In der Geburtsmedizin
spricht man von Nabelschnurvorfall, wenn sich die Nabelschnur bei
intakter oder gesprungener Fruchtblase unter dem ungeborenen Kind
befindet. Besonders bei einem vorzeitigen Blasensprung, wenn
sich das Köpfchen des Babys noch nicht tief genug im Becken befindet
und das Fruchtwasser in großer Menge schwallartig abgeht, entsteht
eine Sogwirkung, bei der die Nabelschnur zwischen Kind und
Gebärmutterausgang geraten kann. Setzen nun die Wehen ein,
drückt der auf den Muttermund pressende Kopf des Babys die
Nabelschnur zusammen. Der Fötus unterbindet also seine eigene Blut-
und Sauerstoffversorgung, was innerhalb weniger Minuten eine massive
Unterversorgung des Babys mit Atemnot und Pulsschwäche zur Folge
hat. Dies kann schlimmstenfalls auch zum Tod führen.

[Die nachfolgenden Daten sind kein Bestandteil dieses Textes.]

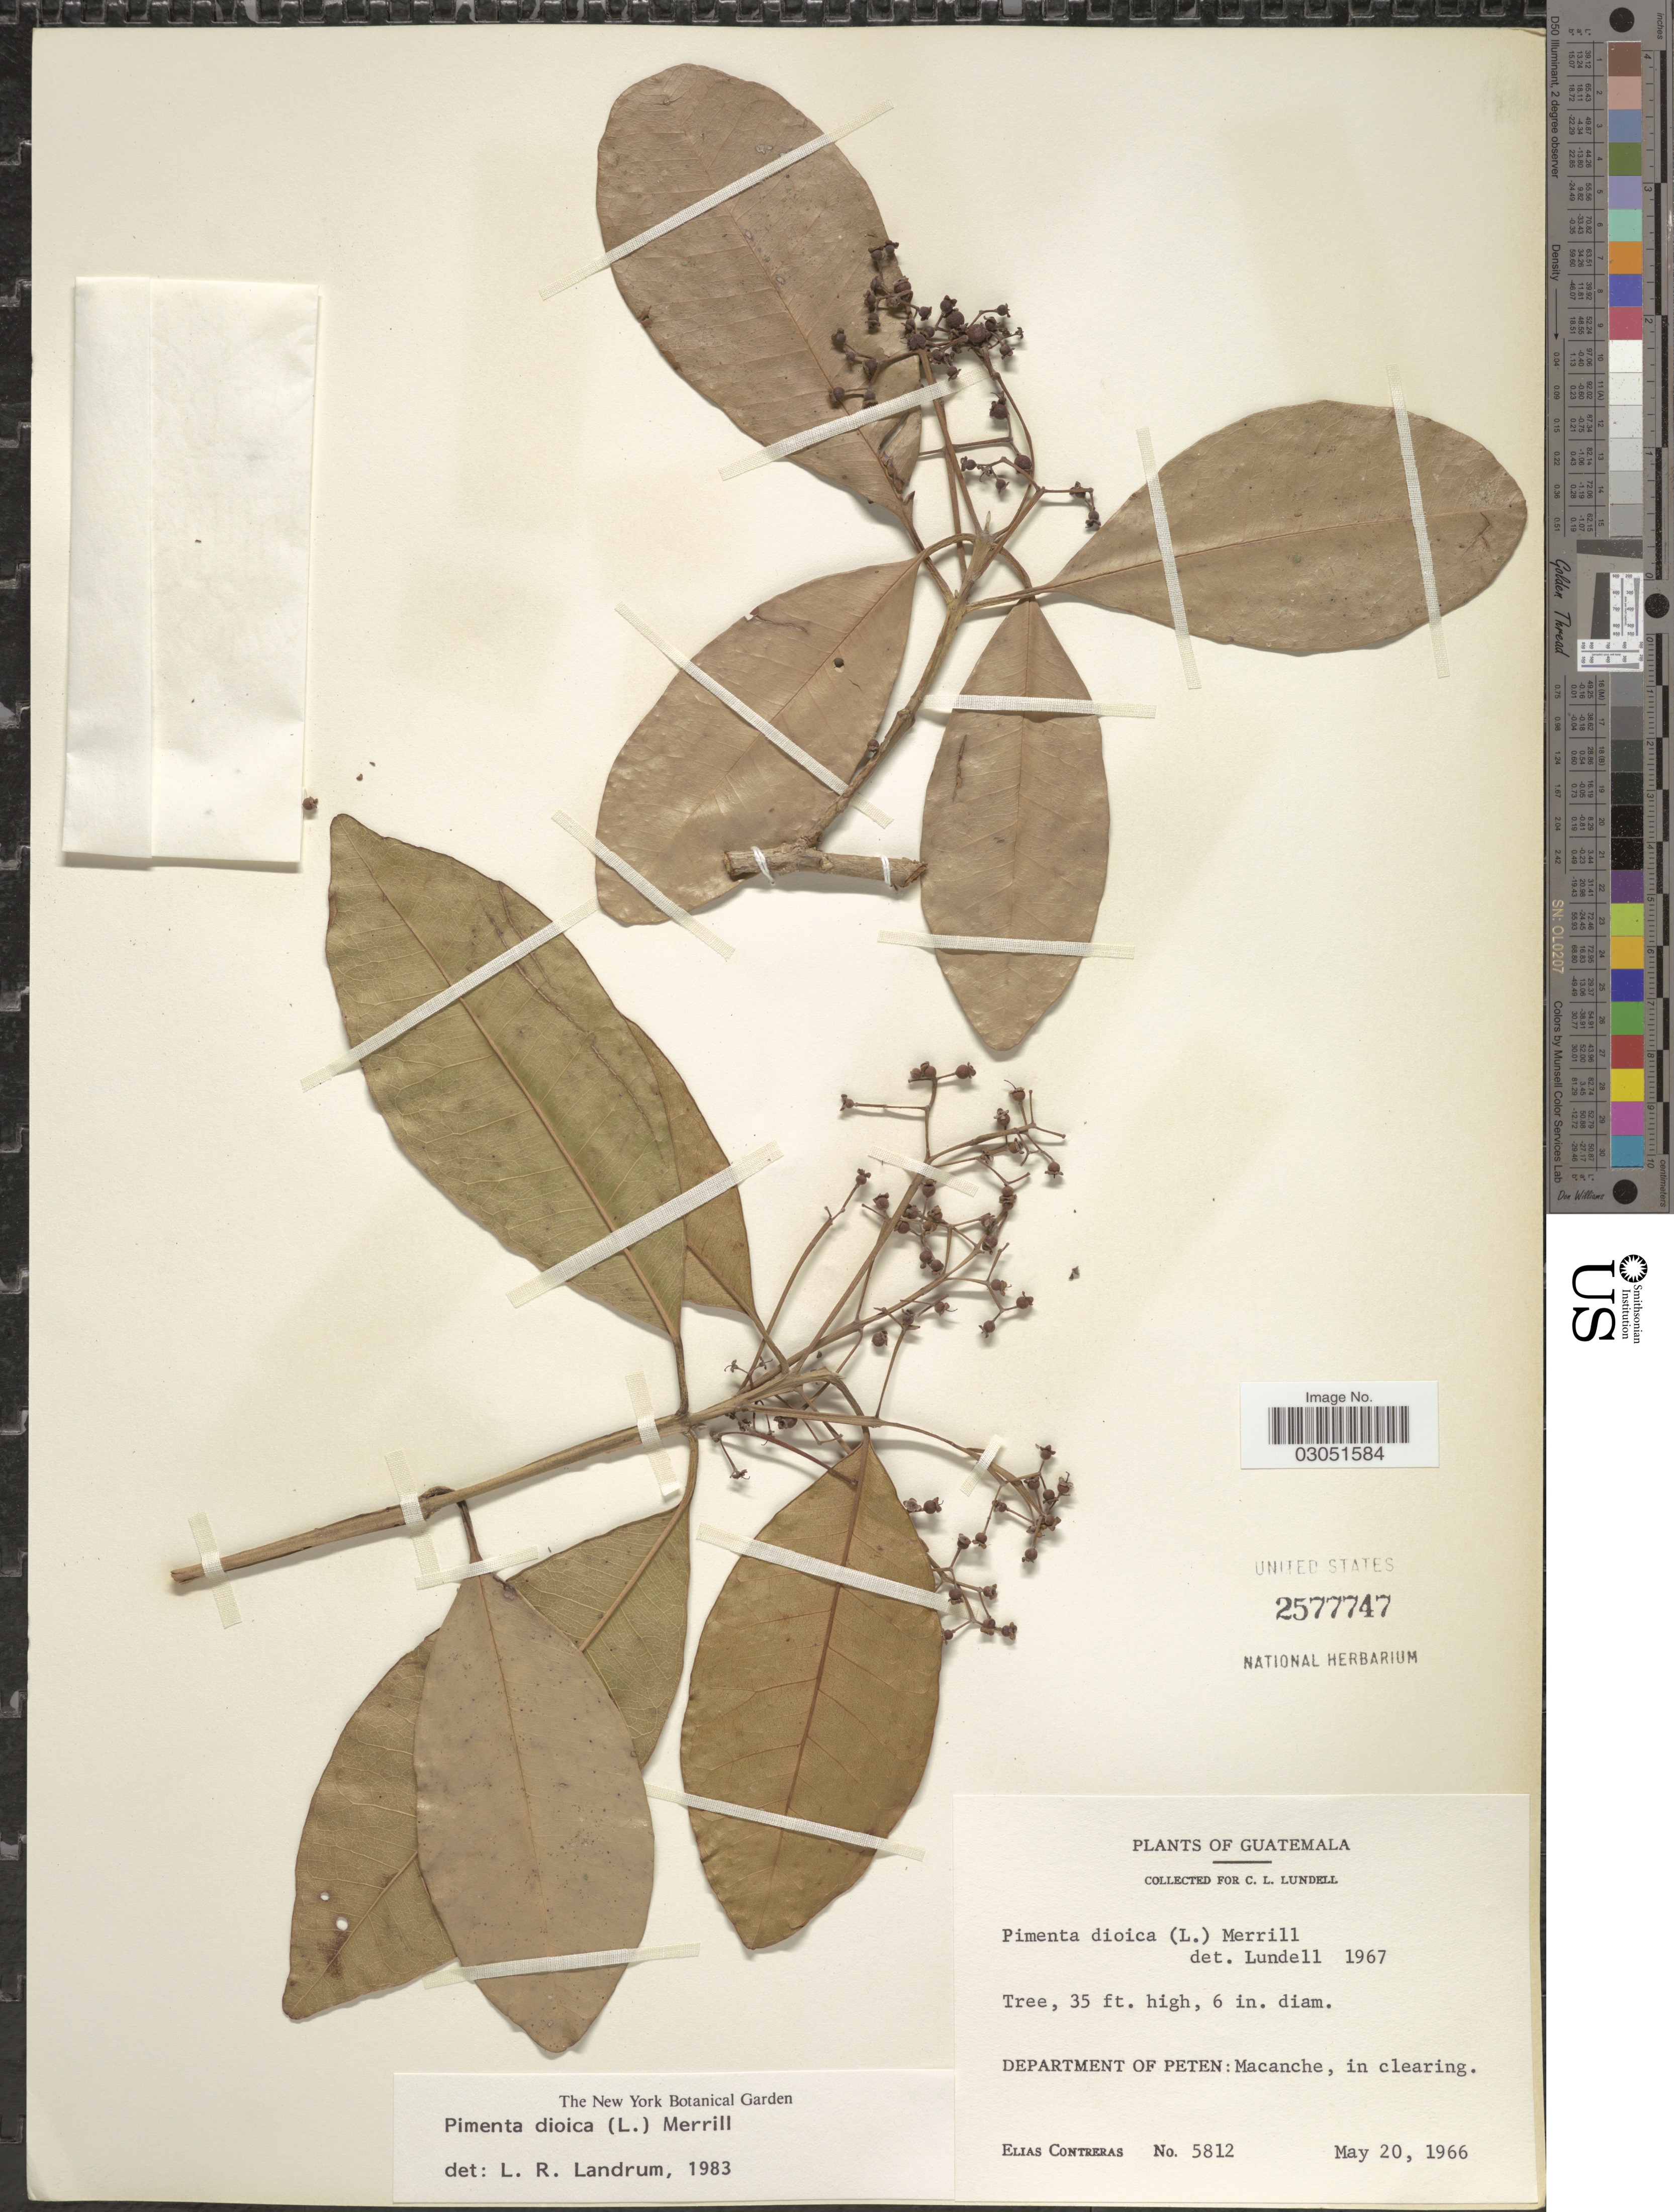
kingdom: Plantae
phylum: Tracheophyta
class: Magnoliopsida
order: Myrtales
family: Myrtaceae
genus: Pimenta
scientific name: Pimenta dioica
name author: (L.) Merr.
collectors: E. Contreras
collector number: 5812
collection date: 1966-05-20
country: Guatemala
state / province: El Petén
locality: Department of Peten: Macanche, in clearing.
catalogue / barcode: US 2577747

Ist dieser Notfall eingetreten, ist allerhöchste Eile geboten und das Kind muss
sofort per Kaiserschnitt entbunden werden. Bis zu dem Eingriff wird
die Hebamme oder der behandelnde Arzt versuchen, den Kopf des Kindes
durch die Scheide wieder nach oben zu schieben, um die kindliche
Versorgung wieder zu gewährleisten.
Was kannst Du im
Fall eines vorzeitigen Blasensprungs tun, um einen Nabelschnurvorfall zu
vermeiden?
Erst einmal tief durchatmen, Ruhe bewahren und den
Krankenwagen in die nächste Geburtsklinik rufen. Aufhören
herumzulaufen, sich hinlegen, das Becken hochlagern und dabei auf die
Bewegungen Deines Kindes im Bauch achten. Sind diese normal, braucht es
nicht so große Eile, sind sie aber panisch oder meldet sich das Baby
gar nicht mehr, zählt jede Sekunde und das Becken sollte so hoch wie
möglich über den Bauch gelagert werden.
Zwar
tritt der Nabelschnurvorfall nur selten auf, in circa drei Prozent
der Fälle, aber um sicher zu gehen, lass Dir am besten bei den
Vorsorgeuntersuchungen am Ende der Schwangerschaft sagen, ob sich das
Köpfchen bereits ins Becken gesenkt hat. Ist dies nämlich
passiert, ist die Gefahr eines Nabelschnurvorfalls gebannt!